Take ‘The Trip to Italy’ this weekend

Dan Webster

I've spent a bit of time in Italy. From Trentino-Alto Adige in the north to Sicily in the south, from Sardegna to the west to Le Marche to the east, I've driven the main autostradas and back roads to big cities and mountain villages alike. So two of the last several movies I have seen struck me as something special. The first was "Five Star Life," which I reviewed last week."

This week the movie is "The Trip to Italy," Michael Winterbottom's sequel to his 2010 movie "The Trip," which stars Steve Coogan and Rob Brydon engaged in a kind of comic competition as they drive through Italy. The film opens today at the Magic Lantern, and following is the review that I wrote for Spokane Public Radio:

Travel documentaries can be deadly dull. My version of hell would be any hour spent listening to some talking head warble on about the joys of visiting Oslo, Norway, lutefisk eateries. Give me Anthony Bourdain, and his knowledge of good food and drink accompanied by those trademark cynical asides.

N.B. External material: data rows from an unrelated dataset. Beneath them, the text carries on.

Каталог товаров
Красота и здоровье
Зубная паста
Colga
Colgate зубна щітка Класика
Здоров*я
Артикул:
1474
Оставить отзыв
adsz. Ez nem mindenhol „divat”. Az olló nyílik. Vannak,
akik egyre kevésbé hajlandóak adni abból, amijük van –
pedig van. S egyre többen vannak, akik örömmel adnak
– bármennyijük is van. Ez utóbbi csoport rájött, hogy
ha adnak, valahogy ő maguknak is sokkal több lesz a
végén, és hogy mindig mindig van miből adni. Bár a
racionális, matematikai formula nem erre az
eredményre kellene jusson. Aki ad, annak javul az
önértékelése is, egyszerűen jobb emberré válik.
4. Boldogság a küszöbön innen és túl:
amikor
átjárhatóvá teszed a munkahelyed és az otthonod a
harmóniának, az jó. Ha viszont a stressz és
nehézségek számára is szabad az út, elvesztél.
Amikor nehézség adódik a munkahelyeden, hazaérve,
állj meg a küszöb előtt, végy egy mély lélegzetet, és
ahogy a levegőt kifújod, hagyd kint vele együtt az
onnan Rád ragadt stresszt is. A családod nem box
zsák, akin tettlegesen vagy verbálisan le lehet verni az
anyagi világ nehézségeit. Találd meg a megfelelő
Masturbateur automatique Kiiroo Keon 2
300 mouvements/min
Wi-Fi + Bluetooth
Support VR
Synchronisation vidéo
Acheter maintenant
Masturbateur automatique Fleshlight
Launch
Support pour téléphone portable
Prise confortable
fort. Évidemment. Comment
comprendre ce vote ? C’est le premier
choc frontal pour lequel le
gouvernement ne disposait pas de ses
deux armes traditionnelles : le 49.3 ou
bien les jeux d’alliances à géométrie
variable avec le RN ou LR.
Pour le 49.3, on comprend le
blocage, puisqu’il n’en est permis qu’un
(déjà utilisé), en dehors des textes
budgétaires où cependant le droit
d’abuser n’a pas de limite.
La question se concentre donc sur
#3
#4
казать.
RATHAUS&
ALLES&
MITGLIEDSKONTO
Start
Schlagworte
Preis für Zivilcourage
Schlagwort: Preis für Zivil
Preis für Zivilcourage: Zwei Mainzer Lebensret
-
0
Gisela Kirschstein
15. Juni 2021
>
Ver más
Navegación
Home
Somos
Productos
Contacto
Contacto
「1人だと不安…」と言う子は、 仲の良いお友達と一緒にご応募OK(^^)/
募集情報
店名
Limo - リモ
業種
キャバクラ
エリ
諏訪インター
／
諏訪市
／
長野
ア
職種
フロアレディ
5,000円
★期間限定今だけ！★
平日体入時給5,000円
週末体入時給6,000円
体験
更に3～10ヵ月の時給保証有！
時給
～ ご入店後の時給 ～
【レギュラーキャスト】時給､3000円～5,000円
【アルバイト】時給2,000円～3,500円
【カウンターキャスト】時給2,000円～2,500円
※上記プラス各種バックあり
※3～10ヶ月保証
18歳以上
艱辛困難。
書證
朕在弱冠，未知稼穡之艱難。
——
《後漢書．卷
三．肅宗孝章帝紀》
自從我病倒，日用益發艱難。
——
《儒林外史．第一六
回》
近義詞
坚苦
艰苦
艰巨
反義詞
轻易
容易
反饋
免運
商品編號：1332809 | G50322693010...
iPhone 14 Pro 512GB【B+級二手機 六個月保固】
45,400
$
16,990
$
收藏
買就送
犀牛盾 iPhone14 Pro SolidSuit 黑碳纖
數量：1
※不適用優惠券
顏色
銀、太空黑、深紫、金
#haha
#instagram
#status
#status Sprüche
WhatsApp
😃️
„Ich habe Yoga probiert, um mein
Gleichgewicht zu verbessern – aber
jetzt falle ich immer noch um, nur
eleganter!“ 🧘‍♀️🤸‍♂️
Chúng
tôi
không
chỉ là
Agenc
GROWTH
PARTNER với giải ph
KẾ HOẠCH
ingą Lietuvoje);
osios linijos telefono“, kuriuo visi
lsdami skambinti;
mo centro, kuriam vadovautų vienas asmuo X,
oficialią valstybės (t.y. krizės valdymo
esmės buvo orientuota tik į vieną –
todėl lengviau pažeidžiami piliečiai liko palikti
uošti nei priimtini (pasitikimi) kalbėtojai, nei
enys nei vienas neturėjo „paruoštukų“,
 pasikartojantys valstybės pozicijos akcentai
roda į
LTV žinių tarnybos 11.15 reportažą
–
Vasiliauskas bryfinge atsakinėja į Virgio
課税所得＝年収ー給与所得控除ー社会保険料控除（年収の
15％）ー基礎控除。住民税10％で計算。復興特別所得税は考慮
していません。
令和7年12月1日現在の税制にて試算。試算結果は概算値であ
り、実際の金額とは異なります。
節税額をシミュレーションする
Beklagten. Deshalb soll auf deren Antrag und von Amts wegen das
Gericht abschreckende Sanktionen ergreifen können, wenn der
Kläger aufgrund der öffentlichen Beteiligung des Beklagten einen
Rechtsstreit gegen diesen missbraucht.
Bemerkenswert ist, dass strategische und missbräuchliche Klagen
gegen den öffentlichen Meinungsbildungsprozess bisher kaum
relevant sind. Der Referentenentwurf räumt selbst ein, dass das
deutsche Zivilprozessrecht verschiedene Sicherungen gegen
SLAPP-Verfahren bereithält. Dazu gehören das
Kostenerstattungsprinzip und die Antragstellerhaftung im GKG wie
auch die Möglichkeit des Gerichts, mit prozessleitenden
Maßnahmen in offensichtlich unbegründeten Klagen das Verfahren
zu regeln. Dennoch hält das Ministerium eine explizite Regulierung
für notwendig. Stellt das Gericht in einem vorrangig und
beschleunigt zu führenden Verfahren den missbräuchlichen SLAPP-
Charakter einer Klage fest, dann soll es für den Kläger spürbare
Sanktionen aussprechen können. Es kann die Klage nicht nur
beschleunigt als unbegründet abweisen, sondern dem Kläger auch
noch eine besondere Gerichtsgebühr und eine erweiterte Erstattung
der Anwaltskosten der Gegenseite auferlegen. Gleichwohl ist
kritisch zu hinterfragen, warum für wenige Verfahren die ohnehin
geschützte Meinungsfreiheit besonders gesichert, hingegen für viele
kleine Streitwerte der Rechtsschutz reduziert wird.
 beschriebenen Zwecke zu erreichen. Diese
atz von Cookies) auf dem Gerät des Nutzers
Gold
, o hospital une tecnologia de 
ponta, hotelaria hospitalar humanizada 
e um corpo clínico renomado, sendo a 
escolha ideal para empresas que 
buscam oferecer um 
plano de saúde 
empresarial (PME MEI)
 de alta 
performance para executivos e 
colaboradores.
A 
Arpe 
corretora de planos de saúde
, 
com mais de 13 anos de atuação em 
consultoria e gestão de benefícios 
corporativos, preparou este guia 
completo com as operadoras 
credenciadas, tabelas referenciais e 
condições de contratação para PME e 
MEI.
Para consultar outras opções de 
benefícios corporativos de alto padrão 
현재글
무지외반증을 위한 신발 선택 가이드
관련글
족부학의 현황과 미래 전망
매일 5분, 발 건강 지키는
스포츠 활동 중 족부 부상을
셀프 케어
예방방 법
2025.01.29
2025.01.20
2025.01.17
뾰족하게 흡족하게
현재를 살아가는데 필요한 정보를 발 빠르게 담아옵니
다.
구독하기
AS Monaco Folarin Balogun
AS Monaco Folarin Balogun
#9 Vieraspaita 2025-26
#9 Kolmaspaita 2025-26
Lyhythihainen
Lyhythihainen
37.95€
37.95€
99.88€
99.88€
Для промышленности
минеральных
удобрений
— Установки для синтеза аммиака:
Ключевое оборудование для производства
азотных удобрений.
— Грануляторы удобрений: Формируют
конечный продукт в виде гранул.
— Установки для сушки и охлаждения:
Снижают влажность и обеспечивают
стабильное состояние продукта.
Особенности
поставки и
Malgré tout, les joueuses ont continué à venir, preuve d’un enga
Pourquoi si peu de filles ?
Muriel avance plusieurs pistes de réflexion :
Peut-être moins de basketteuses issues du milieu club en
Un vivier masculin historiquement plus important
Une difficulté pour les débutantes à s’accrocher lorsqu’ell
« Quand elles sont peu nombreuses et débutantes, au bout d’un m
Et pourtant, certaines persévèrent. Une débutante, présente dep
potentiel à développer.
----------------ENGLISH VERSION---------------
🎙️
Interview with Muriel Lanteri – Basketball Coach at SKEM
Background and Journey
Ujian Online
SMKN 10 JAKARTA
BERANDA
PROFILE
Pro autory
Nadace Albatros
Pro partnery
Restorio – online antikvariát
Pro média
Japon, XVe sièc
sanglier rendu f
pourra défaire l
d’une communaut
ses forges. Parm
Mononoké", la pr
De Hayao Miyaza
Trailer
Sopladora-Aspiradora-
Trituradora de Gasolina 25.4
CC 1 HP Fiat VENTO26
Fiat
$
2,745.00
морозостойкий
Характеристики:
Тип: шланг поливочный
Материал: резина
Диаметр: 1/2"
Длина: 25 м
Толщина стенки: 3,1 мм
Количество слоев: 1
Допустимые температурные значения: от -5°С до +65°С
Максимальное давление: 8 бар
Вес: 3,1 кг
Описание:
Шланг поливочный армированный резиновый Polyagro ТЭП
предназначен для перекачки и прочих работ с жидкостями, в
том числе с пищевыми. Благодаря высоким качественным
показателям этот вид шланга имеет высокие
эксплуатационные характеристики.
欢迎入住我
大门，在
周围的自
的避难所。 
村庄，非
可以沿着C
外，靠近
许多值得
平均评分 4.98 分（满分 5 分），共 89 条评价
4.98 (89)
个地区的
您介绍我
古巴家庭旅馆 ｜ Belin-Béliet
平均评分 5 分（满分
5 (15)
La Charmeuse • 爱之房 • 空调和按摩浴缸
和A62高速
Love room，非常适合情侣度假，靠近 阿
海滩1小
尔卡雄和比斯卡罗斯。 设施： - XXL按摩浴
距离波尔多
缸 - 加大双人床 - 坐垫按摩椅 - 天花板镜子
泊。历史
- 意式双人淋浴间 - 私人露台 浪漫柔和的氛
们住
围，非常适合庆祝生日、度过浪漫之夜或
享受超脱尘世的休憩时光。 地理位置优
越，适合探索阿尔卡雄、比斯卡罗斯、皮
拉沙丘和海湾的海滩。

This shows you why I am such a fan of Michael Winterbottom, Steve Coogan and Rob Brydon. Winterbottom, if you don’t know, is an English director of such films as “24 Hour Party People” and “The Killer Inside Me.” Coogan is an English movie and television performer, known for his “Alan Partridge” character and films such as “Night at the Museum” and “Philomena.” The Welsh-born writer and actor Brydon is less familiar this side of the Atlantic, though he did appear in Guy Ritchie’s “Lock, Stock and Two Smoking Barrels.”

What’s important is that in 2010, the trio – with Winterbottom directing, Coogan and Brydon mostly improvising – released a mockumentary titled “The Trip” (which evolved from a BBC series). The film boasts a simple set-up: Coogan and Brydon play fictional versions of themselves, touring England’s finest dining establishments so that Coogan can write a story for the newspaper The Observer.

At the last moment, Coogan’s girlfriend had backed out, leading him to invite Brydon – with whom he shares a nettlesome friendship based, largely it seems, on their continuing comedy one-up-manship (revolving around, among other things,  their respective abilities to impersonate Michael Caine). What the film becomes, then, is a study of the two characters, engaged in an mostly friendly road-trip competition, with fictional – we assume – details slowly being revealed as the English countryside whizzes by and, gradually, a series of gourmet meals are shown prepared and devoured.

Sounds boring, right? Far from it. Coogan and Brydon are brilliant performers. And Winterbottom is so skilled at keeping their talents at the center of his film, all while surrounding them with natural and gastronomic beauty, that it’s hard to appreciate that beauty when the movie offers up so many ongoing invitations to laugh.

“The Trip to Italy,” which opens this week at the Magic Lantern, is a perfect sequel. This time it is Brydon who has been approached by The Observer, and he calls Coogan – living in Los Angeles and on hiatus from his U.S. television series – and invites him to come along. In the first film, an arrogant, restless Coogan was the more dominant of the two. Here, though, their roles slowly reverse. It becomes clear that Brydon, and not Coogan, had ended up writing the Observer stories. And it is the very-married Brydon who finds himself tempted into bad behavior. A subdued Coogan, meanwhile, attempts to bond with his estranged teenage son while fighting with Brydon over his musical tastes: Alanis Morrisette, anyone? And the impersonation competition now involves Al Pacino.

The result is a deeper, richer comedy, still filled with laughs but underscored by a sense of real life. And this time the background is la bella Italia. Really, now. What’s not to like?